» **Job item**
Gather each line in the entries that includes the string "hidden".

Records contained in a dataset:
*** Block opens ***
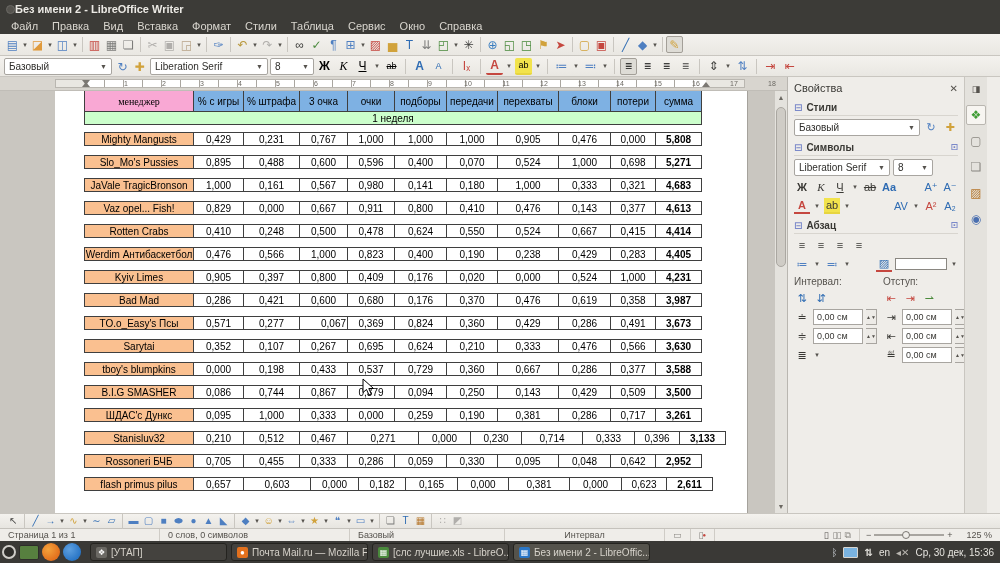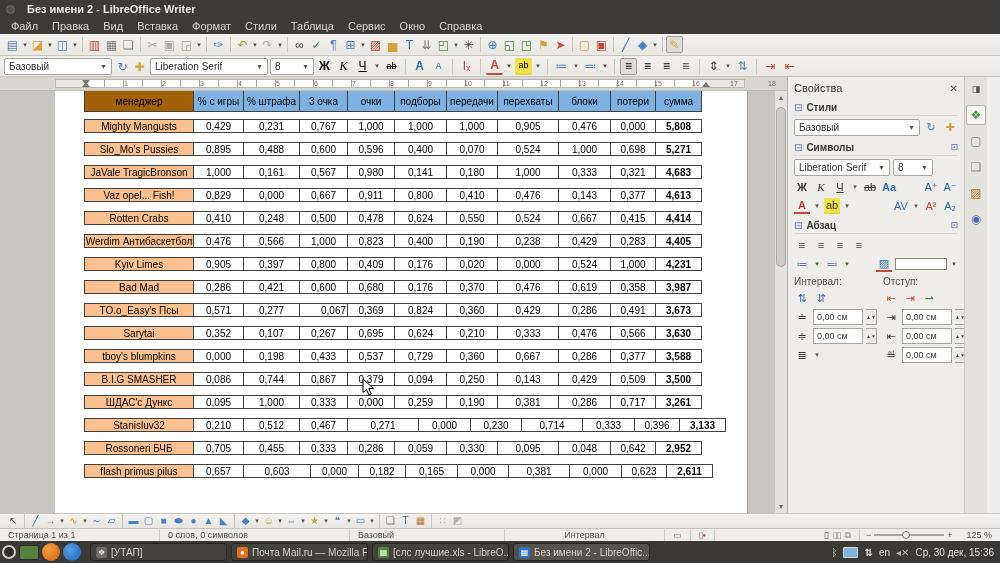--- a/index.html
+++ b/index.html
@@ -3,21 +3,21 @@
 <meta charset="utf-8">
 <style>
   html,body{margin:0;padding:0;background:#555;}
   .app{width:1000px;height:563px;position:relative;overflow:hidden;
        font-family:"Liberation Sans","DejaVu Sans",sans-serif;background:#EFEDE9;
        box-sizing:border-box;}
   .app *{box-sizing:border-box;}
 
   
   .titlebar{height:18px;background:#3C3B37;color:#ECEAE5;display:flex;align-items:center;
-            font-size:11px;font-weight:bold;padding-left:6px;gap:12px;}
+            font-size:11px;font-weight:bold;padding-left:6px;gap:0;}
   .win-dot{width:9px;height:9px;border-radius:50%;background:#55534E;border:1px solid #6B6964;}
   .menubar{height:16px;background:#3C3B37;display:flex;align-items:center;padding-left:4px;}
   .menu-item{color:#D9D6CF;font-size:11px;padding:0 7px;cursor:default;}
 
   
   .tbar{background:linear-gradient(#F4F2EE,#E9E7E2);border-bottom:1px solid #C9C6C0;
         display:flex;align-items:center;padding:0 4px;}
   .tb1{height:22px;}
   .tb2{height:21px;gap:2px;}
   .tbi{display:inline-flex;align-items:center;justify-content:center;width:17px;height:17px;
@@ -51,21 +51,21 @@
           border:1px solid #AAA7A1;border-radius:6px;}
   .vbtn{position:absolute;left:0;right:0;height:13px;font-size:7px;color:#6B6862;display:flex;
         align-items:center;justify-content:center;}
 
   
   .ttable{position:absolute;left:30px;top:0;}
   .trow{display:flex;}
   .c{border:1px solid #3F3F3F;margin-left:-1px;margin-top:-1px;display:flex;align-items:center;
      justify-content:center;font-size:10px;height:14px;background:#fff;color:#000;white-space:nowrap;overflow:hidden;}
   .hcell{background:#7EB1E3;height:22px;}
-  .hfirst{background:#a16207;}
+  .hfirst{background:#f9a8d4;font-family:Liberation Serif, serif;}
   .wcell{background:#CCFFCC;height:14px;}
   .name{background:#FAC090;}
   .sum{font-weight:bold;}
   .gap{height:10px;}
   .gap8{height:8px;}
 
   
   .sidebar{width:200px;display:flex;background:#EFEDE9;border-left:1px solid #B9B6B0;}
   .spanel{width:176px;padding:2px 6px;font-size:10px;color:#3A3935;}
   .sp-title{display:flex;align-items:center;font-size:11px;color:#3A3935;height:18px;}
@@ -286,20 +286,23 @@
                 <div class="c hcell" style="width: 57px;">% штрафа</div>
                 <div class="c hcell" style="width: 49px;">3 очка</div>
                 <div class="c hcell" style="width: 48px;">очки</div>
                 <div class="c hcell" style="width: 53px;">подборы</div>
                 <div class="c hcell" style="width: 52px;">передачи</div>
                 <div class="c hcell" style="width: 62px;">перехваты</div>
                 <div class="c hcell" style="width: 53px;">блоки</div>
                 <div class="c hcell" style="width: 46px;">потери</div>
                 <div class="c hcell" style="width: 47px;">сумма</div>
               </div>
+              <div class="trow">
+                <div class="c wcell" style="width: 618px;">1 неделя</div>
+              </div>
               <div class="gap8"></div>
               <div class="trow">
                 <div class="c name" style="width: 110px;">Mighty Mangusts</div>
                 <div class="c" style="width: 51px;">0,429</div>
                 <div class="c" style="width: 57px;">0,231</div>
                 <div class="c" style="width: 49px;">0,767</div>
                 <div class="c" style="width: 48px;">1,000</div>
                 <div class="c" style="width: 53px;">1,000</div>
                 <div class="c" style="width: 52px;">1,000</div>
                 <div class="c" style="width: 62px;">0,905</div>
*** Block closes ***
» **Written answer**
   .app{width:1000px;height:563px;position:relative;overflow:hidden;
      justify-content:center;font-size:10px;height:14px;background:#fff;color:#000;white-space:nowrap;overflow:hidden;}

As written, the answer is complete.